Even worse, I looked at the back of the DVDs and they don't seem to have a "letterboxed" label on them , they all say widescreen, letterboxed or not.
Ziggy587 wrote:
What I mean is from the time DVD was first released to the time widescreen TVs hit the market. A lot of releases were letterbox during this time. .
Thats about 10 years time, first DVDs were around 1997 and widescreen tvs were not the norm until around 2006 which by then Blurays were a thing. I know they existed but I wouldn't imagine going to someone's house in 2004 and find a widescreen tv. Anyone here had widescreen tv prior to 2006?
Ziggy587 wrote:My last main DVD player (late model) would always stretch 4:3 to 16:9. There was a button on the remote that would cycle stretching options.

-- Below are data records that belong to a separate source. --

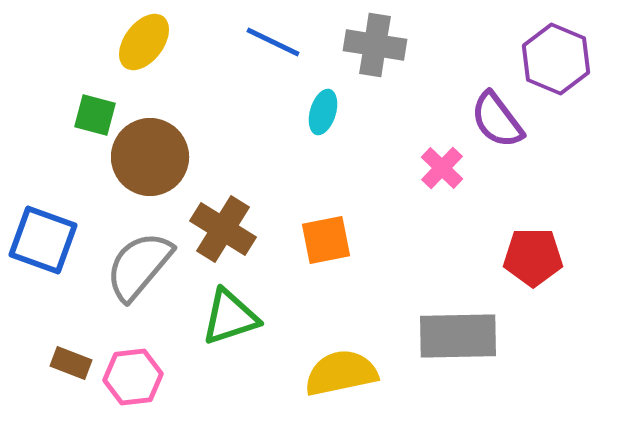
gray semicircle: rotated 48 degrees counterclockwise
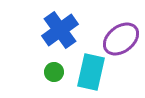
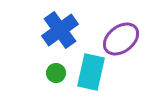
green circle: moved 2 px right, 1 px down
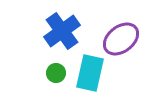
blue cross: moved 2 px right, 1 px down
cyan rectangle: moved 1 px left, 1 px down
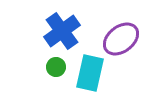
green circle: moved 6 px up
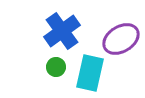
purple ellipse: rotated 6 degrees clockwise
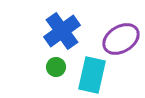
cyan rectangle: moved 2 px right, 2 px down
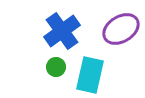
purple ellipse: moved 10 px up
cyan rectangle: moved 2 px left
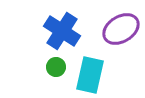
blue cross: rotated 21 degrees counterclockwise
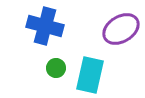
blue cross: moved 17 px left, 5 px up; rotated 18 degrees counterclockwise
green circle: moved 1 px down
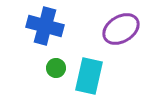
cyan rectangle: moved 1 px left, 1 px down
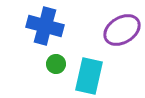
purple ellipse: moved 1 px right, 1 px down
green circle: moved 4 px up
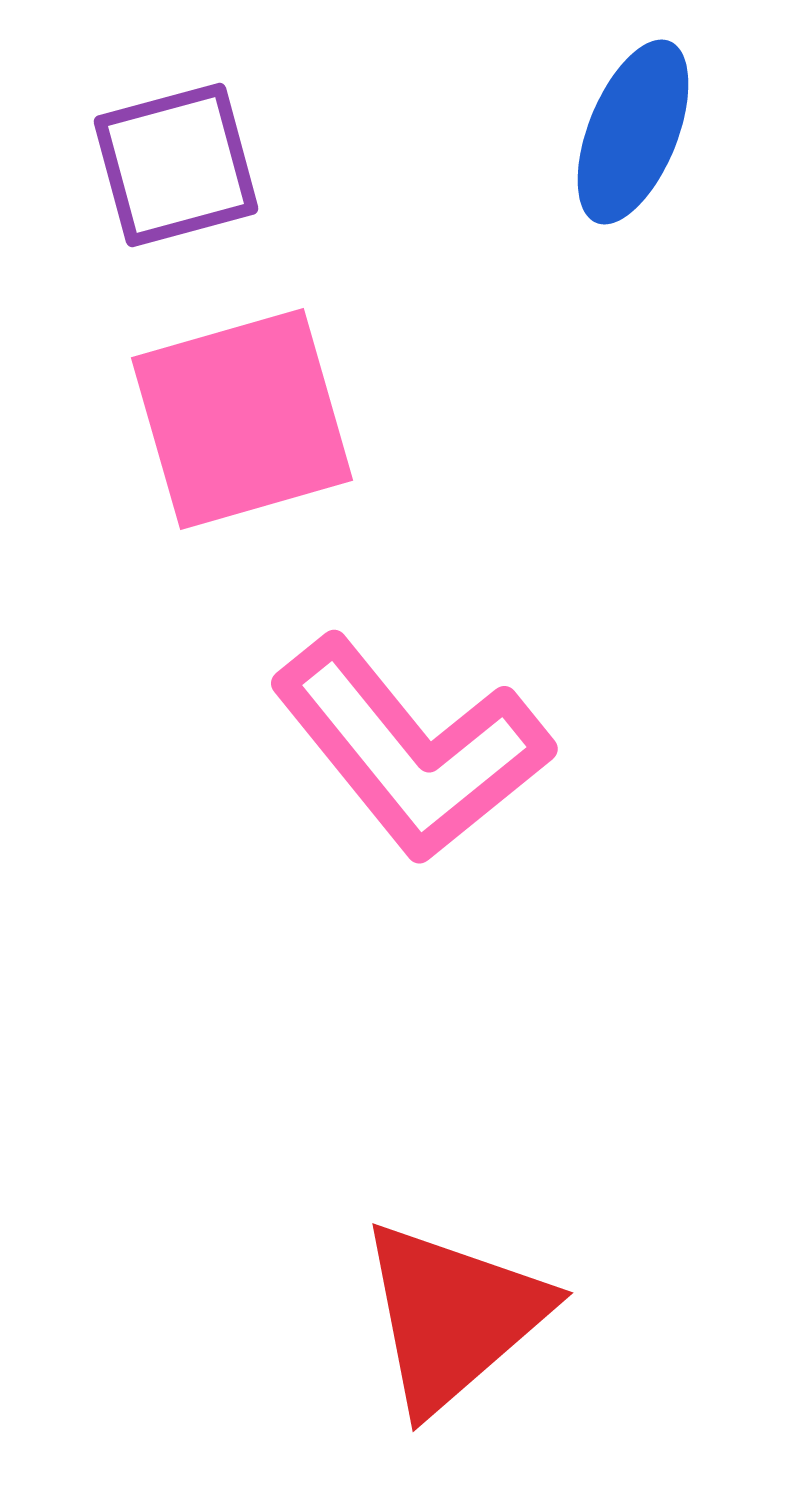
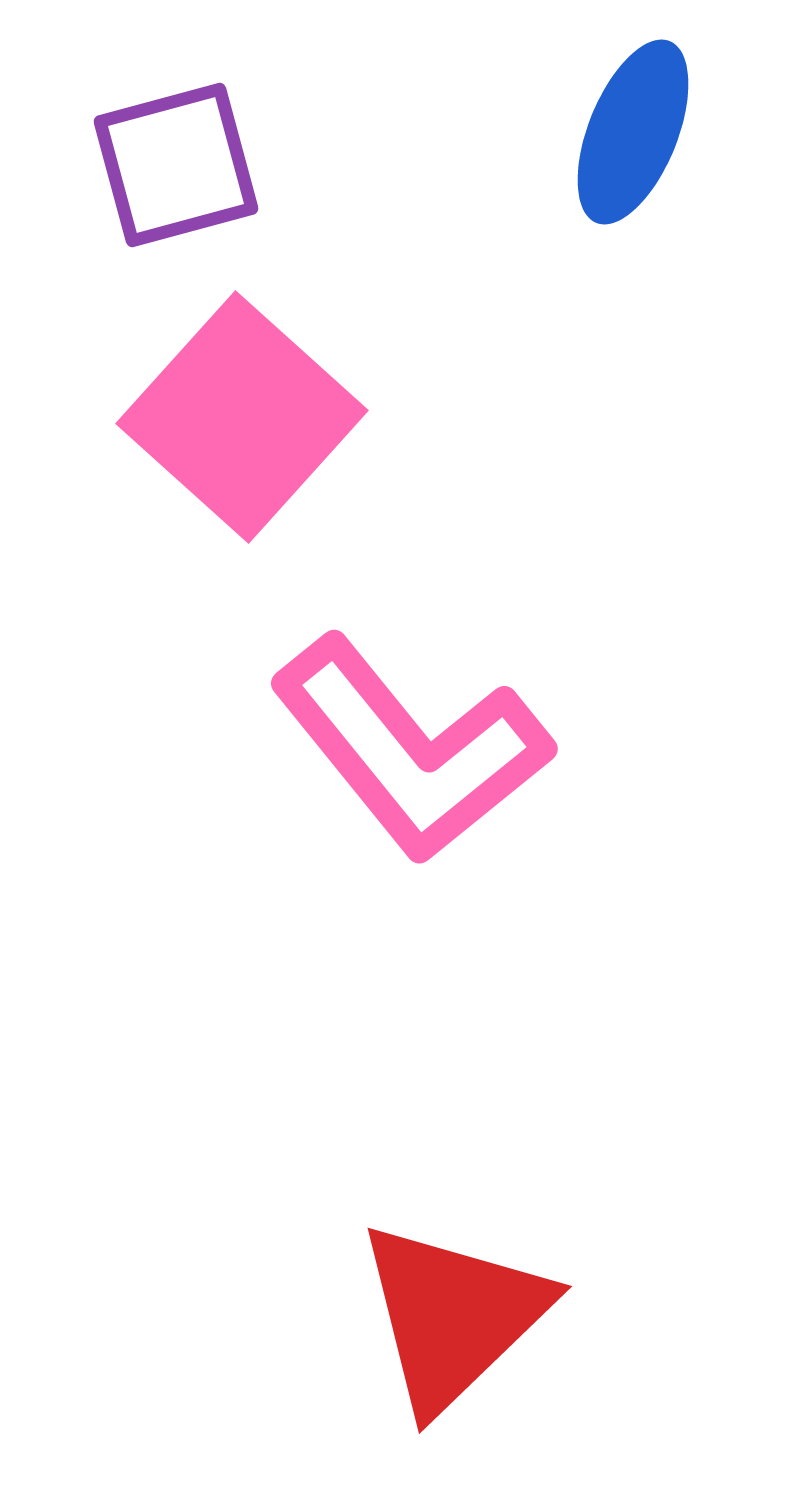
pink square: moved 2 px up; rotated 32 degrees counterclockwise
red triangle: rotated 3 degrees counterclockwise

I would set it to proper 4:3, but it wouldn't remember this setting after shutting the player off. It was all around a shitty DVD player (loud, took long to load, etc). I replaced this player last month with a used (circa 2007)
5-disc DVD changer with HDMI output. They just don't make DVD players like they used to.

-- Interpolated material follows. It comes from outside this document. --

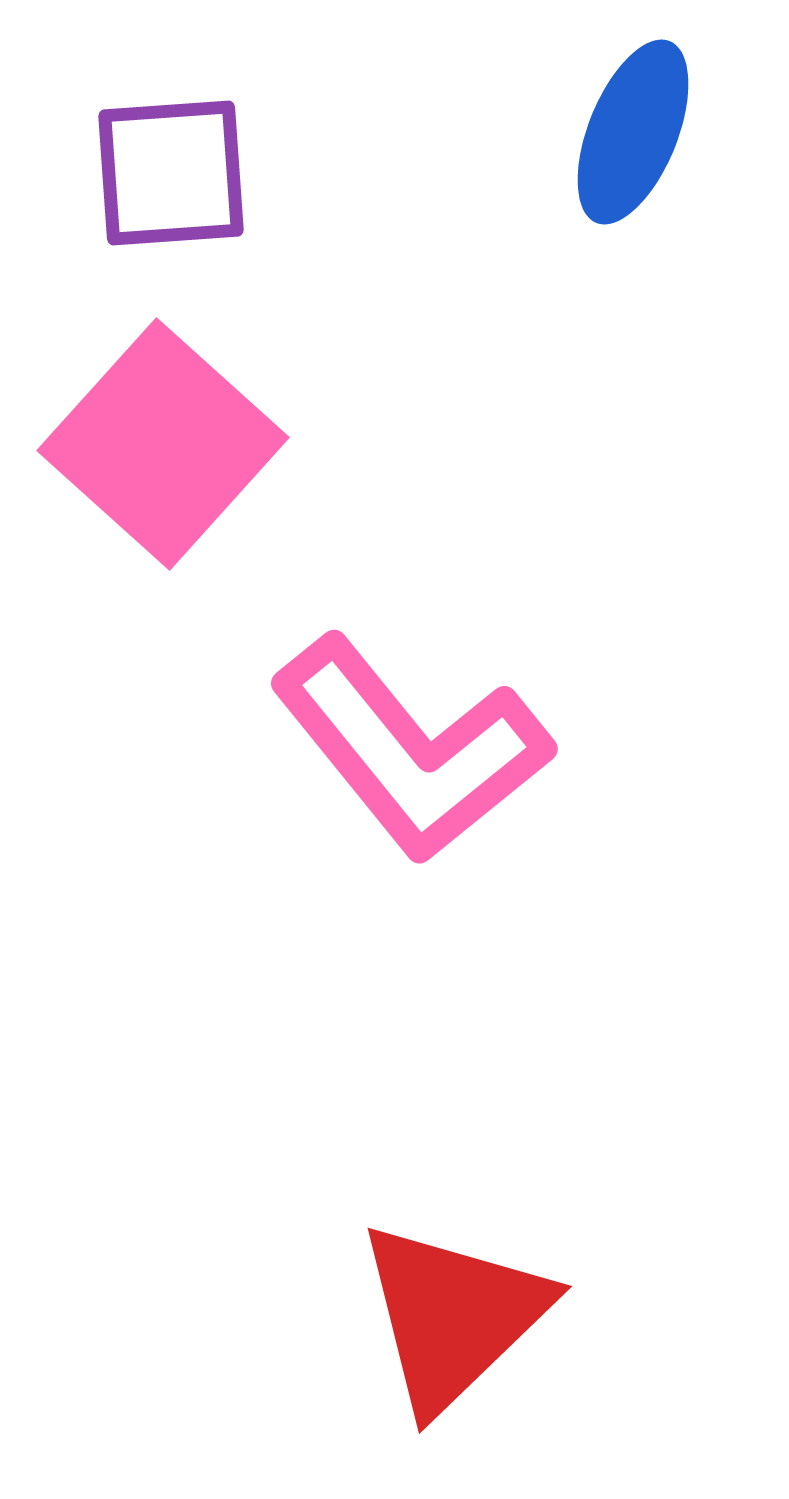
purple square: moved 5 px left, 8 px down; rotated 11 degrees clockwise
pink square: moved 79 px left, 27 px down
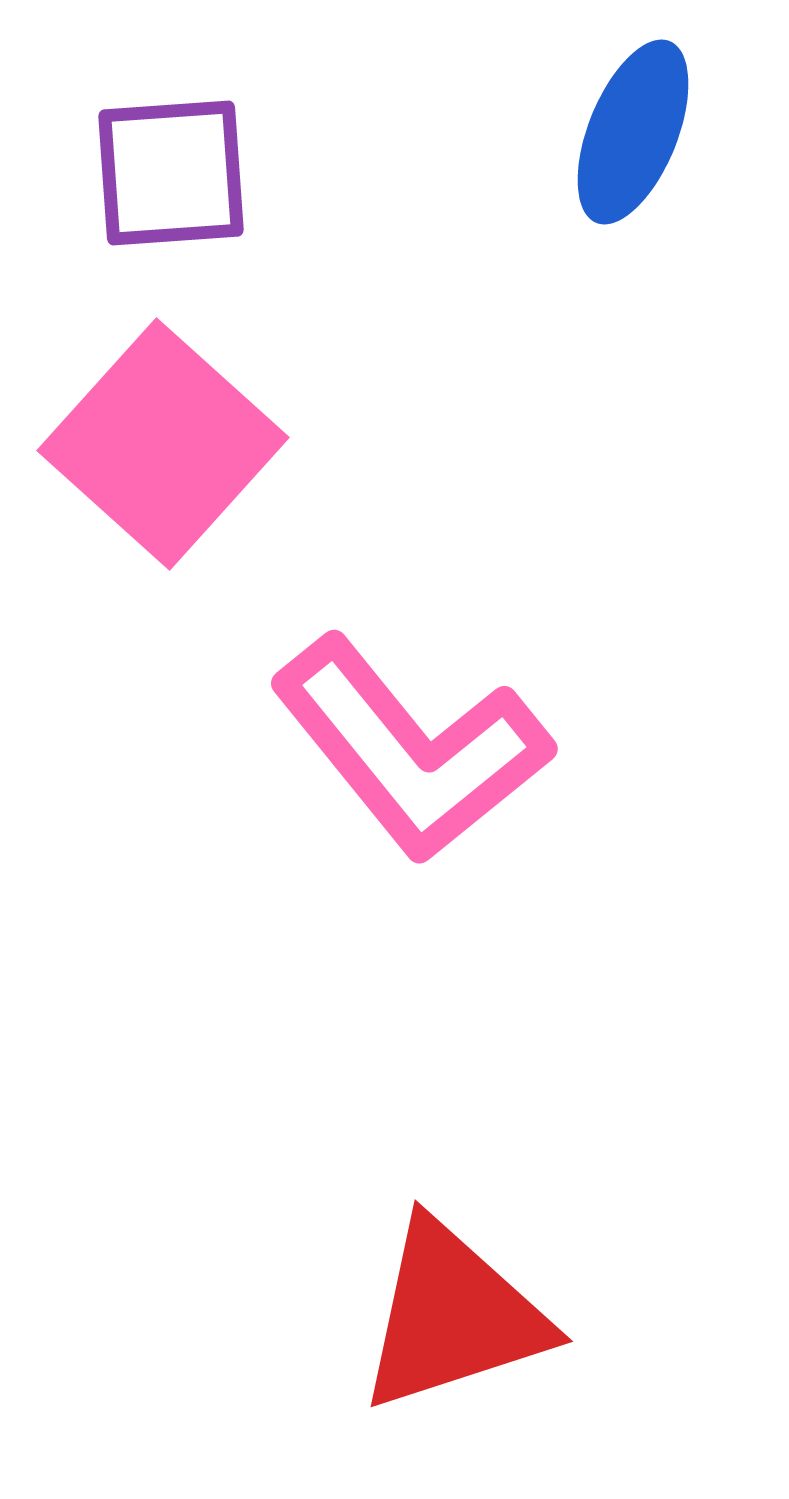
red triangle: rotated 26 degrees clockwise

I never understood why BD players were slow, if anything shouldn't they be faster? Are the newer ones today faster?
I am too scared to buy anything with optical media used, I have fears of failing drives since the PSX days. Not sure how much these things can handle. I looked the site you bought from, thought I buy the suggest Panasonic BD player...nope! $500
Anapan wrote:Rip it to MP4 or MKV with Handbrake, load it onto a thumbdrive and play it using the PS4 Media Player. By default Handbrake will crop black borders and deinterlace to progressive.
This is a great tip, but I like to watch the DVD itself, kind of like the difference between playing retro games on original hardware or emulation. Otherwise I would have bought the digital copy in the first place. I also find films on disc have more vibrant picture and digital copies more dull(those compressions must be coming from somewhere), then again maybe I am wrong I am just eye balling it. I watched a Evolution on DVD and although its SD I was impressed with the picture quality.
Will keep in mind for the future once optical media players start disappearing.
Jagosaurus wrote:I've had 2 DVDs over the years (10 Things I Hate About You & Boondock Saints) that would show up this way on certain players. I'd have to zoom in on the TV settings. In other players, they'd be displayed in proper widescreen. It's like the media & the playback device weren't shaking hands correctly. Odd. Try a different player.
If no go, it's as Ziggy said. I had several VHS tapes in that hard coded letterbox widescreen.
I will try another player. My Samsung TV has Zoom option but really it only moves the picture up or down or stretches it downwards. Maybe if I use composite it actually zooms, maybe HDMI is defaulted to 16:9.